Some specific objectives:

  • think self-reflectively about their aims as teachers and begin the process of articulating their own teaching philosophies
  • incorporate an understanding of teaching and student learning theories into course development
  • design and critique classroom activities that are consistent with research and theory about teaching and student learning
  • understand the culture of teaching within the discipline, across differing types of institutions
  • develop good strategies for assessing both teaching and learning
  • be aware of general professional development issues in higher education

III. Possible Content

  • Teaching methods/techniques
  • Teaching roles and responsibilities
  • Theories of learning and motivation
  • Knowing our students (diversity/learning styles)
  • Discipline-specific learning strategies
  • Discipline-specific teaching methods and contexts
  • Course design
  • Designing assessments of learning
  • Planning teaching methods
  • Grading and giving feedback
  • Course/teaching assessment
  • Technology
  • Teaching philosophies
  • Teaching portfolios

IV. Possible Assignments

  • Micro-teaching
  • Teaching portfolio
  • Course portfolio
  • Teaching philosophy
  • Presentations on teaching topics
  • Reflective essays/journals
  • Observations of teachers
  • Interview of teachers
  • Visit classes at other types of institutions
  • Research paper/project
  • Develop lesson plans
  • Develop course outline/syllabus
  • Readings
  • Teaching resources bibliography

V. Key Resources 
Campbell, W. E., & Smith, K. A. (1997). New paradigms for college teaching.

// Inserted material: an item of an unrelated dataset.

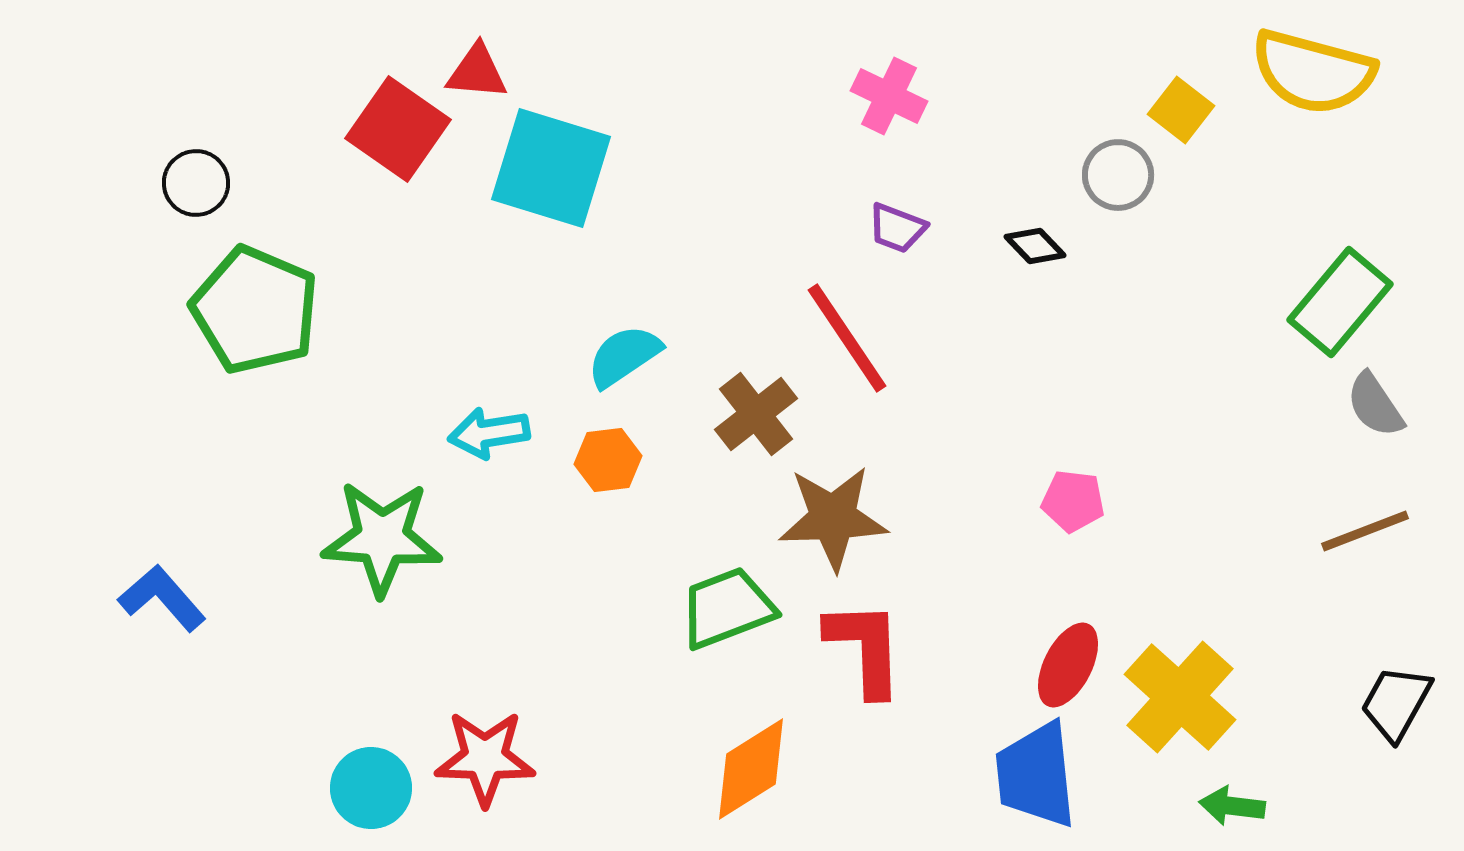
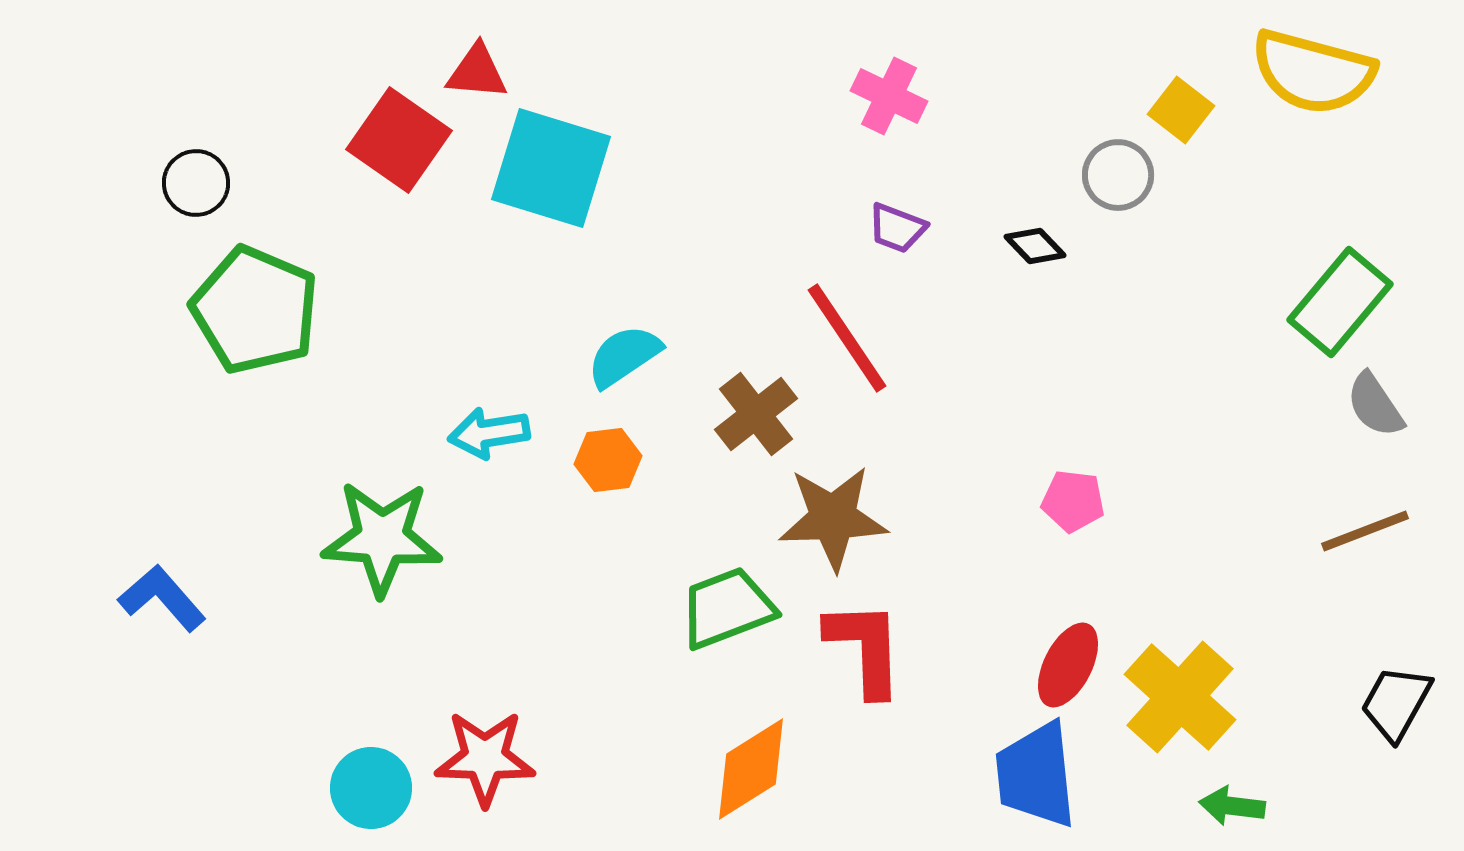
red square: moved 1 px right, 11 px down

Davis, B. G. (1993). Tools for teaching.

Feldman, K. A., & Paulsen, M. B. (Eds.). (1998). Teaching and learning in the college classroom.

Groccia, J. E., & Miller, M. S. (Eds.). (2001). College teaching: A sourcebook of essential readings.

McKeachie, W. J. (2002). Teaching tips.

Palmer, P. J. (1998). The courage to teach.

Svinicki, M. D. (2004). Learning and motivation in the postsecondary classroom.